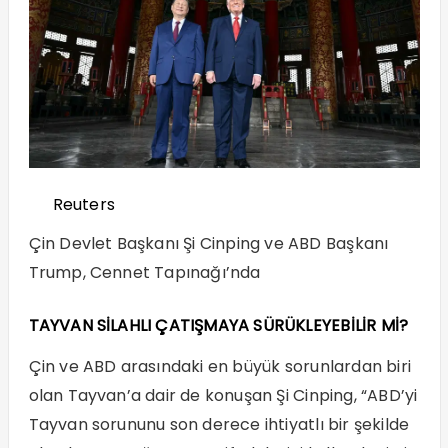
Reuters
Çin Devlet Başkanı Şi Cinping ve ABD Başkanı
Trump, Cennet Tapınağı’nda
TAYVAN SİLAHLI ÇATIŞMAYA SÜRÜKLEYEBİLİR Mİ?
Çin ve ABD arasındaki en büyük sorunlardan biri
olan Tayvan’a dair de konuşan Şi Cinping, “ABD’yi
Tayvan sorununu son derece ihtiyatlı bir şekilde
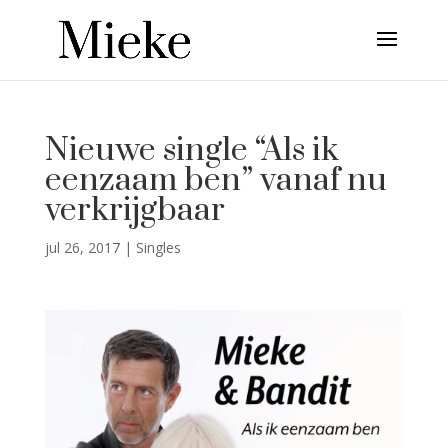
Nieuwe single “Als ik
eenzaam ben” vanaf nu
verkrijgbaar
jul 26, 2017
|
Singles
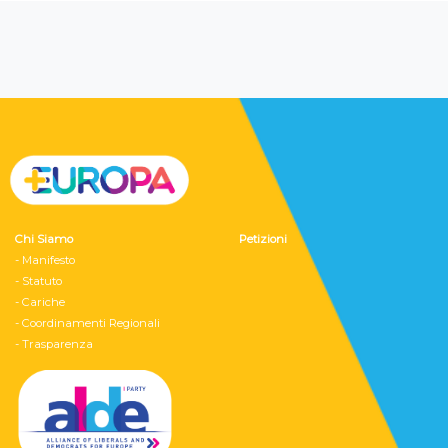
Chi Siamo
Petizioni
- Manifesto
- Statuto
- Cariche
- Coordinamenti Regionali
- Trasparenza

## Action item
In the records above, locate the line containing "Çin ve ABD arasındaki", then copy exactly that line and every line after it through the end, omitting pictures.

## Finished task
Çin ve ABD arasındaki en büyük sorunlardan biri
olan Tayvan’a dair de konuşan Şi Cinping, “ABD’yi
Tayvan sorununu son derece ihtiyatlı bir şekilde
Nieuwe single “Als ik
eenzaam ben” vanaf nu
verkrijgbaar
jul 26, 2017
|
Singles
Chi Siamo
Petizioni
- Manifesto
- Statuto
- Cariche
- Coordinamenti Regionali
- Trasparenza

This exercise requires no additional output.